Task item:
Repeat the text of every entry below line for line, keeping each character unchanged.

====== Provided data ======

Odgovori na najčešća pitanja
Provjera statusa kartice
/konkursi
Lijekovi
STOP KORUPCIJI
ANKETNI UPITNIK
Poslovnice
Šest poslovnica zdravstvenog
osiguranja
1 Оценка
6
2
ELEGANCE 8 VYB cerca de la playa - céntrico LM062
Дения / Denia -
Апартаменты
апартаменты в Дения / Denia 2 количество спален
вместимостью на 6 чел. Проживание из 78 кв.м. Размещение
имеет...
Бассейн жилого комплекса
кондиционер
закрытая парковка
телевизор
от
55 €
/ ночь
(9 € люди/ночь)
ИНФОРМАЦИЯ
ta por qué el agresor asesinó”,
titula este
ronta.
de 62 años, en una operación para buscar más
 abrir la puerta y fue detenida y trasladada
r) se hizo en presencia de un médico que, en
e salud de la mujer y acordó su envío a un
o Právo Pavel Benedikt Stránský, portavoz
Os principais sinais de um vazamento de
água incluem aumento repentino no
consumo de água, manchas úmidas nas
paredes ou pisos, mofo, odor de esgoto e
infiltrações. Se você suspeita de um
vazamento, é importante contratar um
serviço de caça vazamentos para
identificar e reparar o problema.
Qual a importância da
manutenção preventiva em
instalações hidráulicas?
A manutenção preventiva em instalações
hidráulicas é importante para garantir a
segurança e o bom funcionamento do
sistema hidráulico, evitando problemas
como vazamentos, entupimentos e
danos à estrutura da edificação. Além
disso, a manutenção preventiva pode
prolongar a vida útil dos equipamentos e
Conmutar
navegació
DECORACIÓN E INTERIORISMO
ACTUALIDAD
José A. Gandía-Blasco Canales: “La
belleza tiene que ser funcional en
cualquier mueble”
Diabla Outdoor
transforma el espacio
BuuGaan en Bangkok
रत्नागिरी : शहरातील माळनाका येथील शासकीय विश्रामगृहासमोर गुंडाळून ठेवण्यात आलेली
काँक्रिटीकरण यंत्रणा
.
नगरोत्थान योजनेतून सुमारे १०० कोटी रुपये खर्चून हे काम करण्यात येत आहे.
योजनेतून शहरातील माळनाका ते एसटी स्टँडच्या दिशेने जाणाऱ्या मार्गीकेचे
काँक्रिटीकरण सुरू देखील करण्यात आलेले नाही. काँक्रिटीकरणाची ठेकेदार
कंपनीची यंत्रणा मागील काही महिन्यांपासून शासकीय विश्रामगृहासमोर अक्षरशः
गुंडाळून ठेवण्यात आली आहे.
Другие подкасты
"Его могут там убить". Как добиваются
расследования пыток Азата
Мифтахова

======

Completed exercise:
Odgovori na najčešća pitanja
Provjera statusa kartice
/konkursi
Lijekovi
STOP KORUPCIJI
ANKETNI UPITNIK
Poslovnice
Šest poslovnica zdravstvenog
osiguranja
1 Оценка
6
2
ELEGANCE 8 VYB cerca de la playa - céntrico LM062
Дения / Denia -
Апартаменты
апартаменты в Дения / Denia 2 количество спален
вместимостью на 6 чел. Проживание из 78 кв.м. Размещение
имеет...
Бассейн жилого комплекса
кондиционер
закрытая парковка
телевизор
от
55 €
/ ночь
(9 € люди/ночь)
ИНФОРМАЦИЯ
ta por qué el agresor asesinó”,
titula este
ronta.
de 62 años, en una operación para buscar más
 abrir la puerta y fue detenida y trasladada
r) se hizo en presencia de un médico que, en
e salud de la mujer y acordó su envío a un
o Právo Pavel Benedikt Stránský, portavoz
Os principais sinais de um vazamento de
água incluem aumento repentino no
consumo de água, manchas úmidas nas
paredes ou pisos, mofo, odor de esgoto e
infiltrações. Se você suspeita de um
vazamento, é importante contratar um
serviço de caça vazamentos para
identificar e reparar o problema.
Qual a importância da
manutenção preventiva em
instalações hidráulicas?
A manutenção preventiva em instalações
hidráulicas é importante para garantir a
segurança e o bom funcionamento do
sistema hidráulico, evitando problemas
como vazamentos, entupimentos e
danos à estrutura da edificação. Além
disso, a manutenção preventiva pode
prolongar a vida útil dos equipamentos e
Conmutar
navegació
DECORACIÓN E INTERIORISMO
ACTUALIDAD
José A. Gandía-Blasco Canales: “La
belleza tiene que ser funcional en
cualquier mueble”
Diabla Outdoor
transforma el espacio
BuuGaan en Bangkok
रत्नागिरी : शहरातील माळनाका येथील शासकीय विश्रामगृहासमोर गुंडाळून ठेवण्यात आलेली
काँक्रिटीकरण यंत्रणा
.
नगरोत्थान योजनेतून सुमारे १०० कोटी रुपये खर्चून हे काम करण्यात येत आहे.
योजनेतून शहरातील माळनाका ते एसटी स्टँडच्या दिशेने जाणाऱ्या मार्गीकेचे
काँक्रिटीकरण सुरू देखील करण्यात आलेले नाही. काँक्रिटीकरणाची ठेकेदार
कंपनीची यंत्रणा मागील काही महिन्यांपासून शासकीय विश्रामगृहासमोर अक्षरशः
गुंडाळून ठेवण्यात आली आहे.
Другие подкасты
"Его могут там убить". Как добиваются
расследования пыток Азата
Мифтахова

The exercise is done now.